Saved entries

*** Begin section ***

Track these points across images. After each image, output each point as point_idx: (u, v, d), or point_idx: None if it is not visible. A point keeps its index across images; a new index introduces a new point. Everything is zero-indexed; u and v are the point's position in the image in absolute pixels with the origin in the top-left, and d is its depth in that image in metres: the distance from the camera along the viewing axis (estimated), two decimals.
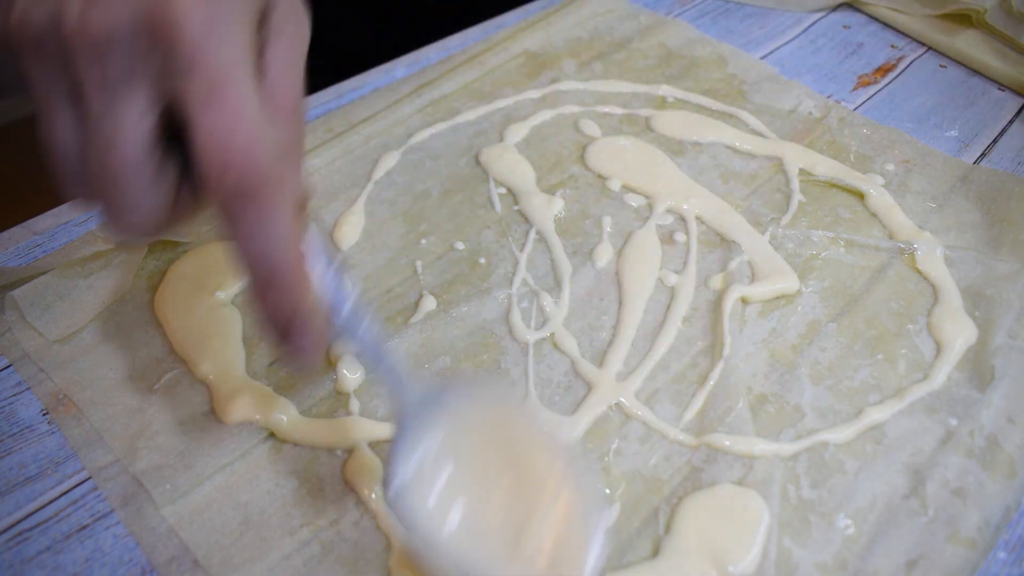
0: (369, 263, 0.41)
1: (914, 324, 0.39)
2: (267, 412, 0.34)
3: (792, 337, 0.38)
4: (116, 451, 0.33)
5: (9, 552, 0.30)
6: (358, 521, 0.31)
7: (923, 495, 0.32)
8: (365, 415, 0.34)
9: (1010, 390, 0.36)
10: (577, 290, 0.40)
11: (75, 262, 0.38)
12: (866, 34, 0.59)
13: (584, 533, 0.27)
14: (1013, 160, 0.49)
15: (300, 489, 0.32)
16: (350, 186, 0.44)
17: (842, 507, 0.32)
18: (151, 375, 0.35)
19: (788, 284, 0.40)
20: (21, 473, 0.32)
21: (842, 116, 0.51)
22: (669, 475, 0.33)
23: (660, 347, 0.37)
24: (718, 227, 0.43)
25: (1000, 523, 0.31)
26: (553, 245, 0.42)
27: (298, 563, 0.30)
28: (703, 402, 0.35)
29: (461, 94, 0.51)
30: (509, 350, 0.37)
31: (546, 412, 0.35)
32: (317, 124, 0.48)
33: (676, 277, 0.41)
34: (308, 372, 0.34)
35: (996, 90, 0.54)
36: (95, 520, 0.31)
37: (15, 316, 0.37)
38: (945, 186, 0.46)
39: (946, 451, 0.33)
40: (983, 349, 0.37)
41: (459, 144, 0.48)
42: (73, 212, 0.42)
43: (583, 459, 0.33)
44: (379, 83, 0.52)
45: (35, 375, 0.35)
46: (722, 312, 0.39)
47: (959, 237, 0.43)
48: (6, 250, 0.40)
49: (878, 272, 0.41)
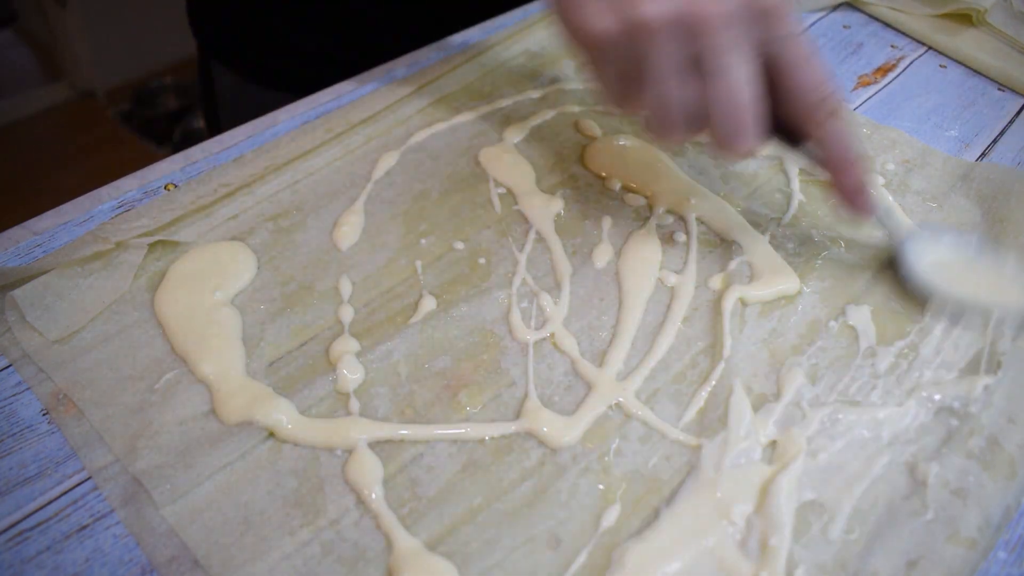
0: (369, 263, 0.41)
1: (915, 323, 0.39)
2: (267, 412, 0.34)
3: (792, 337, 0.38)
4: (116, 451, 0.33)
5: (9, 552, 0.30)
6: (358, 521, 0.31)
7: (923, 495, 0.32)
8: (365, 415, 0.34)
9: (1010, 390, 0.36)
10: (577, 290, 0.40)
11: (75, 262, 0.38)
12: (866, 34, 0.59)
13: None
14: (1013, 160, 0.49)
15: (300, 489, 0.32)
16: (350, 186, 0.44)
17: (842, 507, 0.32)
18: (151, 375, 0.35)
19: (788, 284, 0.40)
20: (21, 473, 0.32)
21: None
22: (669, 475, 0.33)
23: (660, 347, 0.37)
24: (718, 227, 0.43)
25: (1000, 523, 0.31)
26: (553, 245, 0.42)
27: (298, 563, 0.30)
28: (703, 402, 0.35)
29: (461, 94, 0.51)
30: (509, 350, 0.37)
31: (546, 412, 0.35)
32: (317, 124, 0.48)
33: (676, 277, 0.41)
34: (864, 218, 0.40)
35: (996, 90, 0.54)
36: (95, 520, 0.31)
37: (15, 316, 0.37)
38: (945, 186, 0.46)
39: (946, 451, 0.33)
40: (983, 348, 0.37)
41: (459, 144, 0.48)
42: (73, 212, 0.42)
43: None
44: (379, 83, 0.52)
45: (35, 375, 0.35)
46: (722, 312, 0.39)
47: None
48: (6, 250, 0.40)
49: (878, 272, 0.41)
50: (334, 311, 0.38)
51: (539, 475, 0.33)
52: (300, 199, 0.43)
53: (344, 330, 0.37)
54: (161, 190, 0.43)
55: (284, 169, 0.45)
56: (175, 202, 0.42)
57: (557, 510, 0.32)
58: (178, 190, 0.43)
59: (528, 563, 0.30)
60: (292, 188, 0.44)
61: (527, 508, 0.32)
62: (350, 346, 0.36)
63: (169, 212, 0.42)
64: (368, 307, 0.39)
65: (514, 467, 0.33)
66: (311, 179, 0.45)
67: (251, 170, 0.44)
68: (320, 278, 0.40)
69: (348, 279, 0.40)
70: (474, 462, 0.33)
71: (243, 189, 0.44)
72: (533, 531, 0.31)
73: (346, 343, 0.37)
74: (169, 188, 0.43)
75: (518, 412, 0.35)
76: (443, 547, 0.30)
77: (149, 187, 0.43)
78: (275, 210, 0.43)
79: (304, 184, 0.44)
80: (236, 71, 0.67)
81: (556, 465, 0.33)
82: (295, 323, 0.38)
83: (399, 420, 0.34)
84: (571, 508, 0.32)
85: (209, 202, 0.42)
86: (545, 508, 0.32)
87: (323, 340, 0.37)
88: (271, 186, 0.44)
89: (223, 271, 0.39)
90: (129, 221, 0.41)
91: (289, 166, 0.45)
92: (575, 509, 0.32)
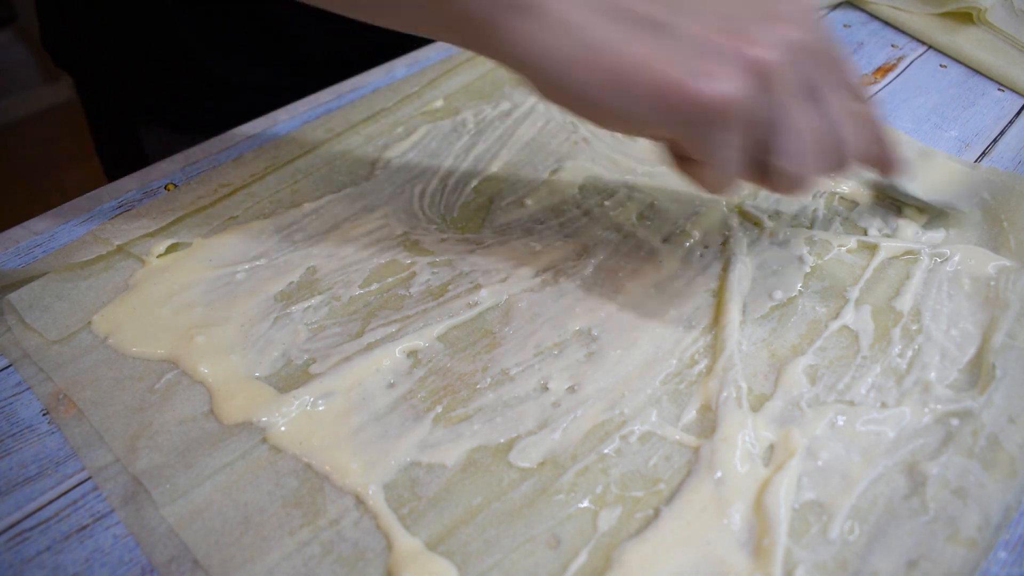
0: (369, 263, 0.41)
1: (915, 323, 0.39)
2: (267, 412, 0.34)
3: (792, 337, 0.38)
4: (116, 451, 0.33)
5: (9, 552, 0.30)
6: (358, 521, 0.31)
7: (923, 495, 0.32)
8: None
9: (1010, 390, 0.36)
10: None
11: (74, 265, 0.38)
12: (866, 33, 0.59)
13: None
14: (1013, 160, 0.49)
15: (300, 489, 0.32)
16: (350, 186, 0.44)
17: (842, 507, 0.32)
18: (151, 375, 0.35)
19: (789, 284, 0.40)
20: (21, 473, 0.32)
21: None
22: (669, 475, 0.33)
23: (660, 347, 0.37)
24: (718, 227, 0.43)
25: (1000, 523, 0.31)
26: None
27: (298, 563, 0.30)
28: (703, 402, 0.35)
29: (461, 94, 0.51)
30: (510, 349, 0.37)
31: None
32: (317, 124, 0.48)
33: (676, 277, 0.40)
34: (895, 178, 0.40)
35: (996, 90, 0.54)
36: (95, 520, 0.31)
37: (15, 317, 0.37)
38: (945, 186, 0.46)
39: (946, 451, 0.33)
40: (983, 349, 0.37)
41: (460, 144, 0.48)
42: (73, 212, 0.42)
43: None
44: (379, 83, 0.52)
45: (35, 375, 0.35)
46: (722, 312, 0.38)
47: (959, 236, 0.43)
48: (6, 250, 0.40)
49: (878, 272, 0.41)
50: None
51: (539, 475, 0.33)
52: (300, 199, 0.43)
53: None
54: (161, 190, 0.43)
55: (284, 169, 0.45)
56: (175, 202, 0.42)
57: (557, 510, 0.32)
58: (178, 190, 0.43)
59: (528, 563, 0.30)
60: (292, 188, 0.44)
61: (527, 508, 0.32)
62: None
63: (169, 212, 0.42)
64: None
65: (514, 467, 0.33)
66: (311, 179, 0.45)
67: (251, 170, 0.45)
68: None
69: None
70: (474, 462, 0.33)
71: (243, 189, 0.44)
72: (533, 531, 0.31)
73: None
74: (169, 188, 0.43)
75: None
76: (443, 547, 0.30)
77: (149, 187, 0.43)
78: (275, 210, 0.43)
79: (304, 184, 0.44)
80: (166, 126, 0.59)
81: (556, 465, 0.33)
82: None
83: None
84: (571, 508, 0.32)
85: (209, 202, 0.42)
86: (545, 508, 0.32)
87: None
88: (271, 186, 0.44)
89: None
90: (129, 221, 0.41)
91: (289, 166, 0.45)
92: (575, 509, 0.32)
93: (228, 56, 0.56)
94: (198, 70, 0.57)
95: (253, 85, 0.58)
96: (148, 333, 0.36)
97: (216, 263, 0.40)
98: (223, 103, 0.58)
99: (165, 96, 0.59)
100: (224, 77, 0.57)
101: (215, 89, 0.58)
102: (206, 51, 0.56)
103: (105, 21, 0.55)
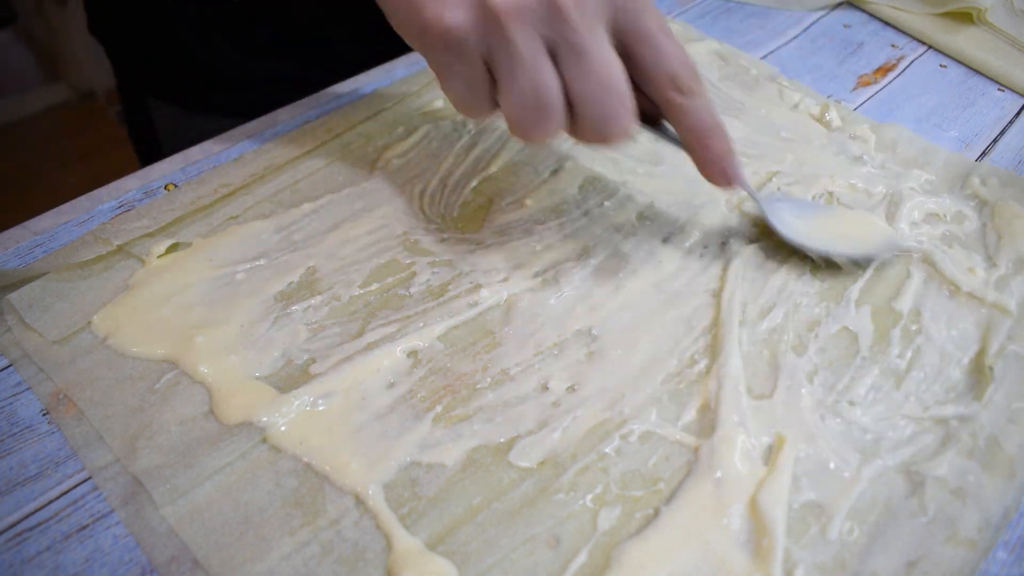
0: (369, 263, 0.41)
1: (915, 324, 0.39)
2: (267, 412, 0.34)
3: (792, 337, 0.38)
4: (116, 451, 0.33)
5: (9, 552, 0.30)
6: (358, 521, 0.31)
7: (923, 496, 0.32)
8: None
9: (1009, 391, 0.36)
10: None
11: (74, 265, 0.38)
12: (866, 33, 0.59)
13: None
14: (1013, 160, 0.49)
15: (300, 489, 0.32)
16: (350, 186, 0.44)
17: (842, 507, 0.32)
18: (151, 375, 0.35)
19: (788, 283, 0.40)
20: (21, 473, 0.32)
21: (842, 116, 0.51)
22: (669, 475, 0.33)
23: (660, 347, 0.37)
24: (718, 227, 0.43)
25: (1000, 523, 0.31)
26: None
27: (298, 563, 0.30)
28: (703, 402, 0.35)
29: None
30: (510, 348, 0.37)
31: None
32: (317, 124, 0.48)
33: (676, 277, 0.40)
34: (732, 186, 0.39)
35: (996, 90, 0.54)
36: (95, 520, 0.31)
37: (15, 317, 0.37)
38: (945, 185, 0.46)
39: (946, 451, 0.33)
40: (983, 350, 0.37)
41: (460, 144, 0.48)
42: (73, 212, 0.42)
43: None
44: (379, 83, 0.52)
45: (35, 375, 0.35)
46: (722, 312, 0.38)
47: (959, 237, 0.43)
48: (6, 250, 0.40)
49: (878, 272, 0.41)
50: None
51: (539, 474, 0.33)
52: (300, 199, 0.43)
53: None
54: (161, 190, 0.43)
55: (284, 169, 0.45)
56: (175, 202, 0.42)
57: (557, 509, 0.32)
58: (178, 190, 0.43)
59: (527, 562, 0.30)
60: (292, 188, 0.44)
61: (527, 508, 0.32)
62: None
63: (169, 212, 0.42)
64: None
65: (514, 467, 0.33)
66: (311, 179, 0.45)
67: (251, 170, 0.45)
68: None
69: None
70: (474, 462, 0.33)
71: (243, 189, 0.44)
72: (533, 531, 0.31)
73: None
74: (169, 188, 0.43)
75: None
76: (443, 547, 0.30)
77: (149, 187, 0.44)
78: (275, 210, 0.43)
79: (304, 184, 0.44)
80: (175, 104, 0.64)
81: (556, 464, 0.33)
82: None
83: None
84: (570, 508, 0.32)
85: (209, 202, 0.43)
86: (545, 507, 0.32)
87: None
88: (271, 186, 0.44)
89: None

*** End section ***

From the records above, copy only the lines running from the line holding "30: (510, 349, 0.37)" through the line holding "30: (510, 348, 0.37)", with no pictures.

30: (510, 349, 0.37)
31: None
32: (317, 124, 0.48)
33: (676, 277, 0.40)
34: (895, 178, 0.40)
35: (996, 90, 0.54)
36: (95, 520, 0.31)
37: (15, 317, 0.37)
38: (945, 186, 0.46)
39: (946, 451, 0.33)
40: (983, 349, 0.37)
41: (460, 144, 0.48)
42: (73, 212, 0.42)
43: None
44: (379, 83, 0.52)
45: (35, 375, 0.35)
46: (722, 312, 0.38)
47: (959, 236, 0.43)
48: (6, 250, 0.40)
49: (878, 272, 0.41)
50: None
51: (539, 475, 0.33)
52: (300, 199, 0.43)
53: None
54: (161, 190, 0.43)
55: (284, 169, 0.45)
56: (175, 202, 0.42)
57: (557, 510, 0.32)
58: (178, 190, 0.43)
59: (528, 563, 0.30)
60: (292, 188, 0.44)
61: (527, 508, 0.32)
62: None
63: (169, 212, 0.42)
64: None
65: (514, 467, 0.33)
66: (311, 179, 0.45)
67: (251, 170, 0.45)
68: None
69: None
70: (474, 462, 0.33)
71: (243, 189, 0.44)
72: (533, 531, 0.31)
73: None
74: (169, 188, 0.43)
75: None
76: (443, 547, 0.30)
77: (149, 187, 0.43)
78: (275, 210, 0.43)
79: (304, 184, 0.44)
80: (166, 126, 0.59)
81: (556, 465, 0.33)
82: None
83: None
84: (571, 508, 0.32)
85: (209, 202, 0.42)
86: (545, 508, 0.32)
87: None
88: (271, 186, 0.44)
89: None
90: (129, 221, 0.41)
91: (289, 166, 0.45)
92: (575, 509, 0.32)
93: (228, 56, 0.56)
94: (198, 70, 0.57)
95: (253, 85, 0.58)
96: (148, 333, 0.36)
97: (216, 263, 0.40)
98: (223, 103, 0.58)
99: (165, 96, 0.59)
100: (224, 77, 0.57)
101: (215, 89, 0.58)
102: (206, 51, 0.56)
103: (105, 21, 0.55)
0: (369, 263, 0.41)
1: (915, 324, 0.39)
2: (267, 412, 0.34)
3: (792, 337, 0.38)
4: (116, 451, 0.33)
5: (9, 552, 0.30)
6: (358, 521, 0.31)
7: (923, 496, 0.32)
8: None
9: (1009, 391, 0.36)
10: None
11: (74, 265, 0.38)
12: (866, 33, 0.59)
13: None
14: (1013, 160, 0.49)
15: (300, 489, 0.32)
16: (350, 186, 0.44)
17: (842, 507, 0.32)
18: (151, 375, 0.35)
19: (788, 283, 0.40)
20: (21, 473, 0.32)
21: (842, 116, 0.51)
22: (669, 475, 0.33)
23: (660, 347, 0.37)
24: (718, 227, 0.43)
25: (1000, 523, 0.31)
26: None
27: (298, 563, 0.30)
28: (703, 402, 0.35)
29: None
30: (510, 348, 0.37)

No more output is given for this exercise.